Brief A:
Sum up the text on bipolar coordinates in SageMath in two sentences.
Brief B:
For each statement, say whether it agrees with the text on bipolar coordinates in SageMath, answering yes or no and quoting the words of the text that decide it. (i) The coordinate σ is given the range from -pi to pi. (ii) The transition uses SageMath's cosh and sinh functions directly. (iii) The Euclidean plane is created with default Cartesian coordinates (x, y).
Brief C:
Extract the passage of the text on bipolar coordinates in SageMath between "sage: CA = E.cartesian_coordinates();" and "sage: BP.coord_range()", inclusive.

Source document:
· · · · ·
Yes one can use bipolar coordinates in SageMath provided that one sets by hand the relations between bipolar and Cartesian coordinates, as follows. First, we introduce the Euclidean plane $E$ with the default Cartesian coordinates $(x,y)$:

sage: E.<x,y> = EuclideanSpace()
sage: CA = E.cartesian_coordinates(); CA
Chart (E^2, (x, y))

We then declare the bipolar coordinates $(\tau, \sigma)$ as a new chart on $E$:

sage: BP.<t,s> = E.chart(r"t:\tau s:\sigma:(-pi,pi)")
sage: BP
Chart (E^2, (t, s))
sage: BP.coord_range()
t: (-oo, +oo); s: (-pi, pi)

We set the transformation from the bipolar coordinates to the Cartesian ones, using e.g. the Wikipedia formulas. This involves $\cosh\tau$ and $\sinh\tau$. For the ease of automatic simplifications, we prefer the exponential representation of cosh and sinh:

sage: cosht = (exp(t) + exp(-t))/2
sage: sinht = (exp(t) - exp(-t))/2
sage: BP_to_CA = BP.transition_map(CA, [sinht/(cosht - cos(s)), sin(s)/(cosht - cos(s))])
sage: BP_to_CA.display()
x = (e^(-t) - e^t)/(2*cos(s) - e^(-t) - e^t)
y = -2*sin(s)/(2*cos(s) - e^(-t) - e^t)
· · · · ·
Stored rows:
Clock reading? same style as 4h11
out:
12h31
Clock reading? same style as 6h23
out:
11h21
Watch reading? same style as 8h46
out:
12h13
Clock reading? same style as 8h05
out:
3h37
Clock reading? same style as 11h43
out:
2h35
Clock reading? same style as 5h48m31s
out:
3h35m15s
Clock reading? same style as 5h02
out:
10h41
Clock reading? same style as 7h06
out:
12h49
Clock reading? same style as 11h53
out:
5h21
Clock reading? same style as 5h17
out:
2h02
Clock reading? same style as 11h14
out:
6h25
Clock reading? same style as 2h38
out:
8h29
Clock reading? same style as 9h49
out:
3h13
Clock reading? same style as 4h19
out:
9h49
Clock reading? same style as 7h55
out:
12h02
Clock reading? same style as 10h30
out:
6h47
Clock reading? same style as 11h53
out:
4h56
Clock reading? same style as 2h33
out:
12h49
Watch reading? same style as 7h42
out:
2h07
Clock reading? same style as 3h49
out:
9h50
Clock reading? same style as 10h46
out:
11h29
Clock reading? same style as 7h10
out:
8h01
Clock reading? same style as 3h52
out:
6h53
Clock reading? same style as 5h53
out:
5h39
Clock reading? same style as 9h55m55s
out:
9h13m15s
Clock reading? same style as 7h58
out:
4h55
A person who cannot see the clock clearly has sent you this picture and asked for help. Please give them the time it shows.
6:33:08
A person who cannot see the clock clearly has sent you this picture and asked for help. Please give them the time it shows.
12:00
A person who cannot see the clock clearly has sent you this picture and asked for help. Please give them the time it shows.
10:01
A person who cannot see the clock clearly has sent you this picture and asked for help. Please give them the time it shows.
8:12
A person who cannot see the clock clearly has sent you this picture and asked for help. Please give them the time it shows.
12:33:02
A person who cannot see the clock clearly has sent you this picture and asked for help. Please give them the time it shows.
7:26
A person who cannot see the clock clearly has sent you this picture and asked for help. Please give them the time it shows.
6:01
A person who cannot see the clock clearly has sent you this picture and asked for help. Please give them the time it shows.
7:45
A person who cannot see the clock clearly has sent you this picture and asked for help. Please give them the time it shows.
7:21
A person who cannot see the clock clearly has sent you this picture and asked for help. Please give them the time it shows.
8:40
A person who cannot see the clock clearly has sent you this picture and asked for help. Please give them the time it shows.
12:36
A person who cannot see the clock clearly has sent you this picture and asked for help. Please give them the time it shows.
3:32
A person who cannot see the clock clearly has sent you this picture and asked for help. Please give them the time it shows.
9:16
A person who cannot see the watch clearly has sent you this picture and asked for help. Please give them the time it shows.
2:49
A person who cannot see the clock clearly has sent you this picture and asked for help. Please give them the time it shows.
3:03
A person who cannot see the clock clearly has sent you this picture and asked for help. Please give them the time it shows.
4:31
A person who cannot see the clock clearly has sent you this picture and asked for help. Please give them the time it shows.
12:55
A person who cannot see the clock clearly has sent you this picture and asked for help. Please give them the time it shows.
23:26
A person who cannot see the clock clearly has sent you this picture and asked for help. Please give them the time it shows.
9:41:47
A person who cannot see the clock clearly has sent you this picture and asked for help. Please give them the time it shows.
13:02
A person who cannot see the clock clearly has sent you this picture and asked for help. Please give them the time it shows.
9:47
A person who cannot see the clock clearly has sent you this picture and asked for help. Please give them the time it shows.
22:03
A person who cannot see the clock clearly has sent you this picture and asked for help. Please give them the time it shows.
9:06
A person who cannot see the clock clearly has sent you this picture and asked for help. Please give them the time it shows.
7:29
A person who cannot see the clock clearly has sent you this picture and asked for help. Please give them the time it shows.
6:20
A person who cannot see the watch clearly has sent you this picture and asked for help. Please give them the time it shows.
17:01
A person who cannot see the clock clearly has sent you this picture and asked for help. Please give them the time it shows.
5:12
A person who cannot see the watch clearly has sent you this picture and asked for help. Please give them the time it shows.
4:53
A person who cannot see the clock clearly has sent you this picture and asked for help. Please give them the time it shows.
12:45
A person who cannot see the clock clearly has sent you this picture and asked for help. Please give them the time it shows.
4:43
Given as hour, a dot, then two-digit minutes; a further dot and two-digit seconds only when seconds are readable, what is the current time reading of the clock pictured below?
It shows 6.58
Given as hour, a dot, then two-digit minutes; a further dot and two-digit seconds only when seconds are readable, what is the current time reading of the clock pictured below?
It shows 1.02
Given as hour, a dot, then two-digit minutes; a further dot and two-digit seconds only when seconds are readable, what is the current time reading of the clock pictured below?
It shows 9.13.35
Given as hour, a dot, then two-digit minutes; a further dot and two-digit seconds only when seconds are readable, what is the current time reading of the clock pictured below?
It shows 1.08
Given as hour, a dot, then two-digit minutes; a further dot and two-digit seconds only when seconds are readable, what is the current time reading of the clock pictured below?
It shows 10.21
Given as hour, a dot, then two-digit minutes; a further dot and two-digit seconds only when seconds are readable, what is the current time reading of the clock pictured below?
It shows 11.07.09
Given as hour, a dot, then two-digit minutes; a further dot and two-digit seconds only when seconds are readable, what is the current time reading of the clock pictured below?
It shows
· · · · ·
Task output A:
Bipolar coordinates can be used in SageMath once the relations between bipolar and Cartesian coordinates are set by hand. The Euclidean plane is introduced with default Cartesian coordinates (x, y), bipolar coordinates (τ, σ) are declared as a new chart, and the transition to Cartesian coordinates is defined with the exponential forms of cosh and sinh to ease automatic simplification.

Task output B:
(i) Yes: "s: (-pi, pi)"
(ii) No: "we prefer the exponential representation of cosh and sinh"
(iii) Yes: "we introduce the Euclidean plane $E$ with the default Cartesian coordinates $(x,y)$"

Task output C:
sage: CA = E.cartesian_coordinates(); CA
Chart (E^2, (x, y))

We then declare the bipolar coordinates $(\tau, \sigma)$ as a new chart on $E$:

sage: BP.<t,s> = E.chart(r"t:\tau s:\sigma:(-pi,pi)")
sage: BP
Chart (E^2, (t, s))
sage: BP.coord_range()